Killa, I agree with you. When I listen to Bluesville these days, I spend half my time growling like Clint Eastwood in GRAN TORINO. Grrrrr! I can't stand it when guys and gals with my pale skin reduce the blues to karaoke, a minstrel show, or just not-very-good stuff. The music deserves better. And I'm as hard on myself as I am on others. I keep trying to up my game as a singer, one small step at a time.

By the same token, there ARE some really good blues singers who happen to be white. They've struggled to find their own voices, they've somehow managed to steer clear of the pitfalls of a) minstrelsy--trying to sound "black" in a stagey way; b) derivitiveness (having only one major influence that is hugely audible, and c) lack of talent, which is often lack of the ability to hear and hit microtonal pitches combined with lack of the ability to move naturally, idiomatically, BETWEEN such pitches. This last point is probably what you're hearing as stiffness.

When I hear a guy like Lightnin' Malcolm in the video I posted above, I hear a guy who has moved far, far beyond me in his ability to sound real, natural, and in the tradition. He makes me feel that the music is in good hands. But he's moved deeply into black culture in every respect, a total immersion experience.

Magic Dick isn't a great blues singer. I'm not a great blues singer. Carlos del Junco, I think, is quite a bit better than both of us. And guys like Kim Wilson and Mitch Kashmar are way beyond us.
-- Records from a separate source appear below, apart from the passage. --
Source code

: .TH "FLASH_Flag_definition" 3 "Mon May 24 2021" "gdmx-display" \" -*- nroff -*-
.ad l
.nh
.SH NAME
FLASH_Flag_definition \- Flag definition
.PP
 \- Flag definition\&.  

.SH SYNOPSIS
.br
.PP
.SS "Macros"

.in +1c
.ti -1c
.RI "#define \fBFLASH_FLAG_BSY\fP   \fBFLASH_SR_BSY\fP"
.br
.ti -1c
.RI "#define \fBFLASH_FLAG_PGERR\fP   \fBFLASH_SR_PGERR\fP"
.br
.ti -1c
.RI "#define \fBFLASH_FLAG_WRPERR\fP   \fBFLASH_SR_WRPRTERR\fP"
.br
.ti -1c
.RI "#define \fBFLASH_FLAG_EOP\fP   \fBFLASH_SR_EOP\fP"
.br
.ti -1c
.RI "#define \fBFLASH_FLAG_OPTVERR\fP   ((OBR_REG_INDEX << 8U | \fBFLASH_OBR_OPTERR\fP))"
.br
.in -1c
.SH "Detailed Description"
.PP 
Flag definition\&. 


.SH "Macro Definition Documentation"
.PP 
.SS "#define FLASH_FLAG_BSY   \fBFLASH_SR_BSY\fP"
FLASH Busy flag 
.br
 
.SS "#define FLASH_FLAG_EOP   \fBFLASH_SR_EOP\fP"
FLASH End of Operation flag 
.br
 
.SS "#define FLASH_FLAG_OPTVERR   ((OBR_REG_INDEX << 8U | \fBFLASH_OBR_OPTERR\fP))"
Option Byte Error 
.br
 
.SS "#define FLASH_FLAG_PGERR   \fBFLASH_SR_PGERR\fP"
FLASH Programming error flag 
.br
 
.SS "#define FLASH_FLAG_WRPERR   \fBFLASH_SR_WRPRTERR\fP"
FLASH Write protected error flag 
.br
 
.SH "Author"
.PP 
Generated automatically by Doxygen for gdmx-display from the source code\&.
But to my ears, Lightnin' Malcolm and Gabe Carter and definitely Tab Benoit have moved way beyond ALL of the aforementioned singers. They're really got it, whatever "it" means.

This doesn't mean that they're the equal of a master like Johnny Taylor or even Bobby Rush. There's something else going on there, an element of black cultural centrality, that you get--occupying a certain social role and working it hard--that does indeed seem forced when white performers try to go there.

My point is simply that there are many kinds of good blues these days, and white performers--white American performers--are contributing to some of them. As for white NON-American singers: hmmmmm. No comment. :)
tf10music
267 posts
Apr 21, 2016
2:28 PM
"lack of the ability to hear and hit microtonal pitches combined with lack of the ability to move naturally, idiomatically, BETWEEN such pitches. This last point is probably what you're hearing as stiffness."

This is such a good description for what I refer to, in my private idiom, as the 'lilt.' I find that when I relax into notes, it comes, but when I tense up, my throat tightens and it becomes a struggle not only to hit them but to also to hit the tonic of a vocal line nicely. Is there a method for nailing this stuff down? I'm tired of having to do 10, 15 vocal takes on my songs before my voice warms into that phrasing and those little microtonal changes that make the delivery feel right.